Il peschereccio era partito da Zuwarah il 10 ottobre 2013 e dopo poche ore di viaggio è stato colpito da una barca battente bandiera berbera in acque internazionali, a 113 chilometri a sud da Lampedusa. Dopo l’incidente l’imbarcazione ha iniziato a incamerare tanta acqua e i migranti hanno chiamato il numero italiano per le emergenze riferendo le loro coordinate. Dopo svariate ore l’Italia ha riferito ai migranti che non potevano intervenire perché si trovavano nella zona di soccorso di Malta. Quando la motovedetta maltese è arrivata sul luogo il peschereccio era già quasi affondato. Soltanto a quel punto l’Italia ha inviato la sua nave della marina militare su richiesta urgente di Malta. In quel naufragio sono annegate 200 persone, tra cui 60 bambini.

La decisione delle Nazioni Unite

La decisione del Comitato per i diritti umani arriva dopo un’indagine interna iniziata con una denuncia presentata da tre siriani e un cittadino palestinese, che sono sopravvissuti ma che hanno perso le loro famiglie nell’incidente. Negli anni alcuni migranti sopravvissuti hanno sporto denuncia ai tribunali italiani.

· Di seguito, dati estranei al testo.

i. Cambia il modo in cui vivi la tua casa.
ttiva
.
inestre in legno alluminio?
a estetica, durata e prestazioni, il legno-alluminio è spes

«È un caso complesso. L'incidente è avvenuto in acque internazionali all'interno della zona di ricerca e soccorso maltese, ma il luogo era effettivamente più vicino all'Italia e a una delle sue navi militari. Se le autorità italiane avessero diretto immediatamente la loro nave e le barche della guardia costiera dopo la richiesta di soccorso, avrebbero raggiunto la barca al più tardi due ore prima del suo affondamento», ha detto Hélène Tigroudja, membro del comitato.

«Gli Stati sono tenuti, secondo il diritto internazionale del mare, a prendere misure per proteggere la vita di tutti gli individui che si trovano in una situazione di pericolo in mare. Anche se la nave che affondava non si trovava nella zona di ricerca e soccorso dell'Italia, l'autorità italiana aveva il dovere di sostenere la missione di ricerca e soccorso per salvare la vita dei migranti. L'azione ritardata dell'Italia ha avuto un impatto diretto sulla perdita di centinaia di vite», ha aggiunto Tigroudja.

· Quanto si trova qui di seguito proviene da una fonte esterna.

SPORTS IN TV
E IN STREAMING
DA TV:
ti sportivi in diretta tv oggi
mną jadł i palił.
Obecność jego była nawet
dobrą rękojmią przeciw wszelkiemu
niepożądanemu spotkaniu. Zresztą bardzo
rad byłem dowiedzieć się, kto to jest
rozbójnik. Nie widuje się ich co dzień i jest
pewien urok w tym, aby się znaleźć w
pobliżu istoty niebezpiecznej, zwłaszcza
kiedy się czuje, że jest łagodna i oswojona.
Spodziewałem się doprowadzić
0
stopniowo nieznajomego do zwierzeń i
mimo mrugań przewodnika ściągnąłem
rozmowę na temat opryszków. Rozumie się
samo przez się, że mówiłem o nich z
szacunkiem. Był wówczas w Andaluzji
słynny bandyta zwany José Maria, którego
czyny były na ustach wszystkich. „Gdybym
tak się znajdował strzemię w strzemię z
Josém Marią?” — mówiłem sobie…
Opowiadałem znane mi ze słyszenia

Infine, il Comitato ha esortato l'Italia a dare vita a un’indagine indipendente e a perseguire i responsabili. I migranti avevano presentato un ricorso anche contro Malta, ma è stato respinto dalle Nazioni Unite perché i querelanti non hanno avviato un procedimento legale davanti ai tribunali maltesi, uno dei requisiti necessari per legge.